December 1, 2022
In a new lawsuit, Northwest Biotherapeutics accuses market makers of illicit ‘spoofing’ trades
A biotechnology company accused Citadel Securities LLC, Susquehanna International Group LLP and other Wall Street firms of driving down its stock price through a series of illicit trades.
In a lawsuit filed Thursday in Manhattan federal court, Northwest Biotherapeutics Inc. alleged the market makers had repeatedly engaged in “spoofing,” where traders place orders with an intent to fool other investors about a stock’s demand and manipulate the price.
Northwest, whose shares trade over the counter, also sued Canaccord Genuity Inc. G1 Execution Services LLC, GTS Securities LLC, Instinet LLC, Lime Trading Corp. and Virtu Americas LLC.
Spokesmen for Citadel and Virtu didn’t immediately comment. The other firms didn’t immediately respond to requests for comment.
Spoofing, which was outlawed in 2010, has been at the center of a yearslong campaign by U.S. authorities to root out market manipulation. In August, a federal jury in Chicago convicted two former JPMorgan Chase & Co. traders who had been charged with spoofing in the gold market.
In the modern stock market, high-speed trading firms like Citadel and Susquehanna provide stock quotes throughout the day, executing orders from other investors while collecting a thin spread between the buying and selling price of the shares.
It’s unclear from the data cited in the suit whether the alleged spoofing trades were placed on behalf of other investors, or by the firms themselves.

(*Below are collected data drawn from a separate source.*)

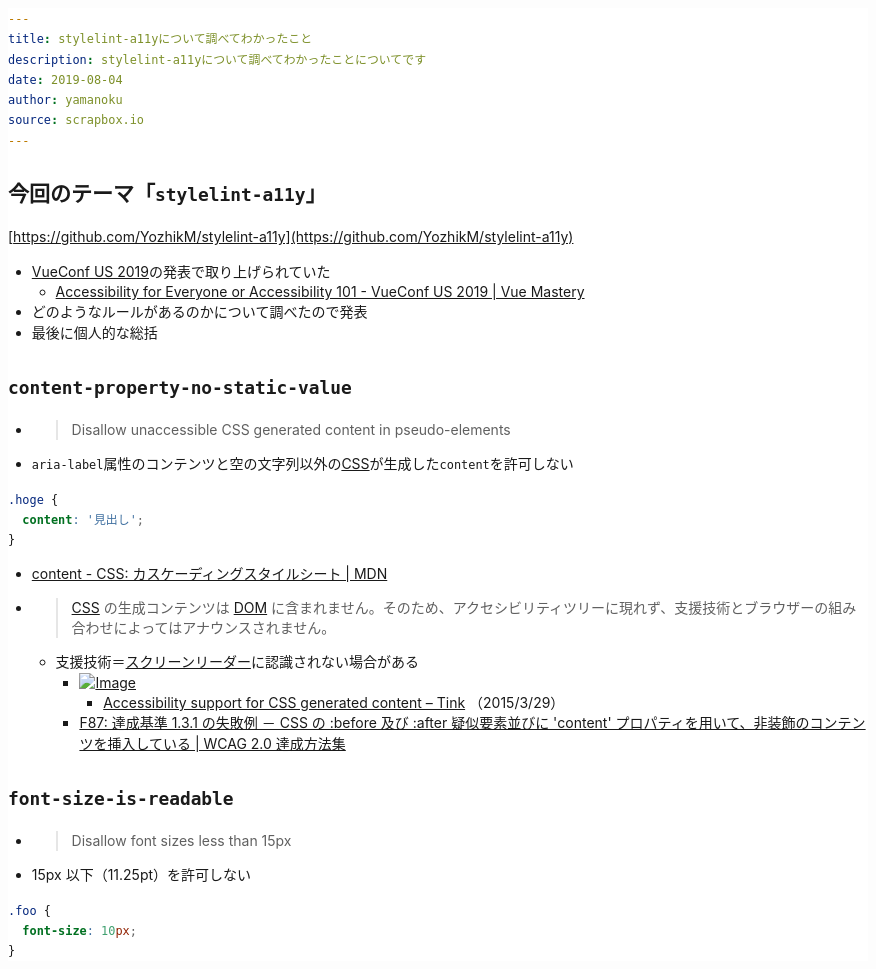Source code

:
 ```yaml
---
title: stylelint-a11yについて調べてわかったこと
description: stylelint-a11yについて調べてわかったことについてです
date: 2019-08-04
author: yamanoku
source: scrapbox.io
---
```


## 今回のテーマ「`stylelint-a11y`」

[https://github.com/YozhikM/stylelint-a11y](https://github.com/YozhikM/stylelint-a11y)

- [VueConf US 2019](https://www.vuemastery.com/conferences/vueconf-us-2019/)の発表で取り上げられていた
  - [Accessibility for Everyone or Accessibility 101 - VueConf US 2019 | Vue Mastery](https://www.vuemastery.com/conferences/vueconf-us-2019/accessibility-for-everyone-or-accessibility-101)
- どのようなルールがあるのかについて調べたので発表
- 最後に個人的な総括

## `content-property-no-static-value`

- > Disallow unaccessible CSS generated content in pseudo-elements
- `aria-label`属性のコンテンツと空の文字列以外の[CSS](https://scrapbox.io/yamanoku/CSS)が生成した`content`を許可しない

```css
.hoge {
  content: '見出し';
}
```

- [content - CSS: カスケーディングスタイルシート | MDN](https://developer.mozilla.org/ja/docs/Web/CSS/content#Accessibility_concerns)
- > [CSS](https://scrapbox.io/yamanoku/CSS) の生成コンテンツは [DOM](https://scrapbox.io/yamanoku/DOM) に含まれません。そのため、アクセシビリティツリーに現れず、支援技術とブラウザーの組み合わせによってはアナウンスされません。
  - 支援技術＝[スクリーンリーダー](https://scrapbox.io/yamanoku/%E3%82%B9%E3%82%AF%E3%83%AA%E3%83%BC%E3%83%B3%E3%83%AA%E3%83%BC%E3%83%80%E3%83%BC)に認識されない場合がある
    - [![Image](https://gyazo.com/c4f785d430b250de7aea70937190f29e/thumb/1000)](https://gyazo.com/c4f785d430b250de7aea70937190f29e)
      - [Accessibility support for CSS generated content – Tink](https://tink.uk/accessibility-support-for-css-generated-content/) （2015/3/29）
    - [F87: 達成基準 1.3.1 の失敗例 － CSS の :before 及び :after 疑似要素並びに 'content' プロパティを用いて、非装飾のコンテンツを挿入している | WCAG 2.0 達成方法集](https://waic.jp/docs/WCAG-TECHS/F87.html)

## `font-size-is-readable`

- > Disallow font sizes less than 15px
- 15px 以下（11.25pt）を許可しない

```css
.foo {
  font-size: 10px;
}
```
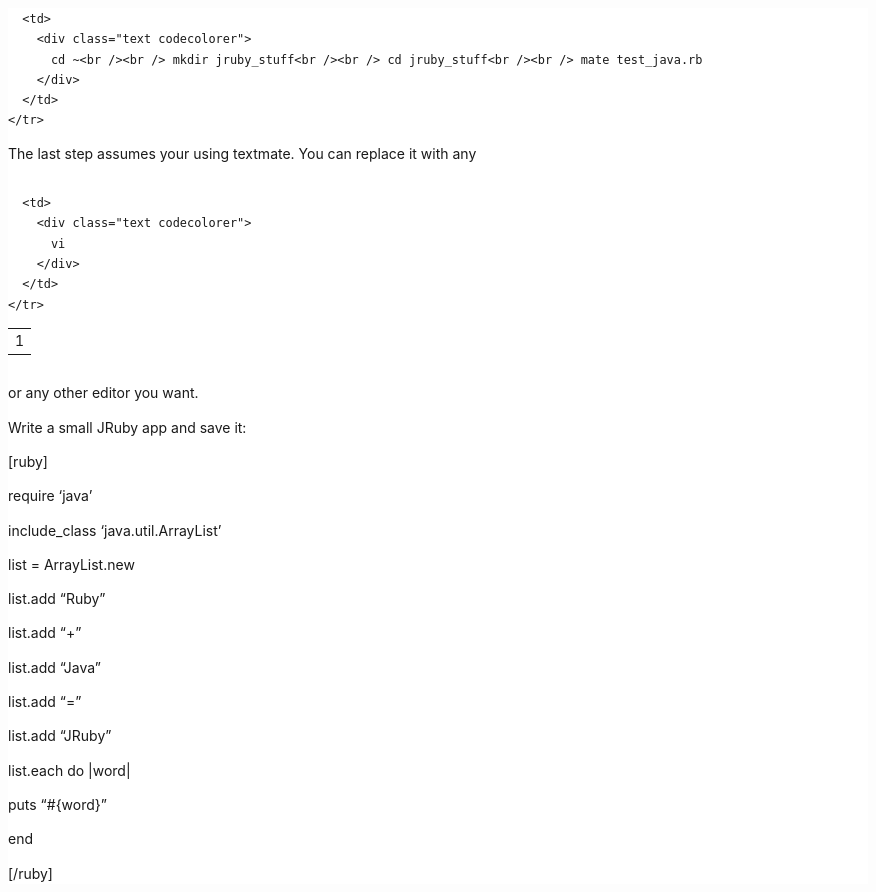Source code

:       <td>
        <div class="text codecolorer">
          cd ~<br /><br /> mkdir jruby_stuff<br /><br /> cd jruby_stuff<br /><br /> mate test_java.rb
        </div>
      </td>
    </tr>
  </table>
</div>

The last step assumes your using textmate. You can replace it with any

<div class="codecolorer-container text vibrant overflow-off" style="overflow:auto;white-space:nowrap;">
  <table cellspacing="0" cellpadding="0">
    <tr>
      <td class="line-numbers">
        <div>
          1<br />
        </div>
      </td>
      
      <td>
        <div class="text codecolorer">
          vi
        </div>
      </td>
    </tr>
  </table>
</div>

or any other editor you want.

Write a small JRuby app and save it:

[ruby]
  
require &#8216;java&#8217;
  
include_class &#8216;java.util.ArrayList&#8217;
  
list = ArrayList.new
  
list.add &#8220;Ruby&#8221;
  
list.add &#8220;+&#8221;
  
list.add &#8220;Java&#8221;
  
list.add &#8220;=&#8221;
  
list.add &#8220;JRuby&#8221;
  
list.each do |word|
    
puts &#8220;#{word}&#8221;
  
end
  
[/ruby]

But Northwest argued that these market makers knew it was unlawful to execute the alleged trades and should have had procedures in place to detect and prevent them.
The market makers, Northwest wrote, “deliberately engaged in repeated spoofing that interfered with the natural forces of supply and demand and drove (the company’s) share price downward over the course of the relevant period.”
Northwest said the alleged spoofing trades, which occurred between December 2017 and August 2022, battered the stock price even as the company released positive results from the trial of its lead product, a brain cancer treatment. In its suit, the company wrote that it had sold more than 49 million shares to raise money “at artificially depressed prices.”
“One of the tell-tale signs of a manipulative spoofer is a rapid reversal of trading direction — a lot of sell orders, followed by buy orders, followed by the cancellation of sell orders — which suggest the original sell orders were not intended to be executed, but were merely a ploy to drive the price down to `buy low,’” Northwest said in its complaint.
The company said it found thousands of spoofing episodes involving tens of millions of “baiting orders” over a five-year span, and was able to identify the market participants using trading data.